The Mexican carrier underlined that it would continue operating as going concern with all bookings and frequent flyer points remaining valid. It added that it did not expect any immediate changes to its employment terms and that it would continue to pay wages and benefits. It will also continue to place orders with suppliers and honour existing commercial agreements, including the Joint Cooperation Agreement with Delta Air Lines (DL, Atlanta Hartsfield Jackson). The American carrier owns a 49% stake in Aeroméxico.

The company said it was confident it would be able to secure new financing through the Debtor-in-Possession procedure, which would provide it with sufficient liquidity to continue operations.

In its initial filing with the US Bankruptcy Court for the Southern District of New York, Aeroméxico said that its total liabilities were in the range of USD1-10 billion with more than 100,000 creditors. The five largest secured creditors have been identified as Deutsche Bank Trust Company Americas (USD268.8 million claim), Deutsche Bank Mexico (USD235.3 million), Crédit Agricole CIB (USD132.2 million), Natixis Lease (USD126.1 million), and Sumitomo Mitsui Banking Corporation (USD119 million).

The largest unsecured creditors with claims exceeding USD20 million are Bank of New York Mellon (USD411.4 million), the operator of México City Int'l airport (USD62 million), and Banco Bilbao Vizcaya Argentaria (USD25.7 million).
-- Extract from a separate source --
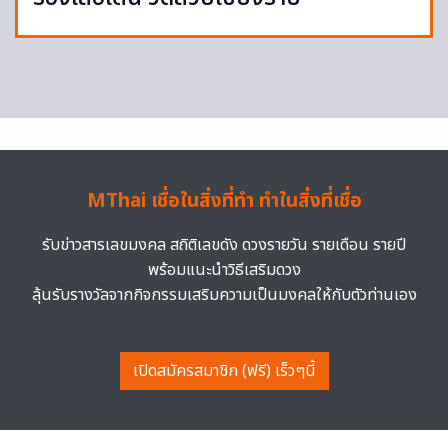
MThai เชื่อในสิ่งที่ทำ ทำในสิ่งที่เชื่อ
รับข่าวสารเลขมงคล สถิติเลขดัง ดวงรายวัน รายเดือน รายปี
พร้อมแนะนำวิธีเสริมดวง
ลุ้นรับรางวัลจากกิจกรรมเสริมความเป็นมงคลให้กับตัวท่านเอง
เปิดสมัครสมาชิก (ฟรี) เร็วๆนี้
A day before the Chapter 11 filing, Aeroméxico said in a stock market filing that it had agreed on an amended commercial deal with Aimia Inc., which controls a 49% stake in PLM Premier, the operator of the carrier's frequent flyer programme. Under the terms of the agreement, Aimia will provide a further USD50 million advance to Aeroméxico via PLM through pre-purchases of award tickets.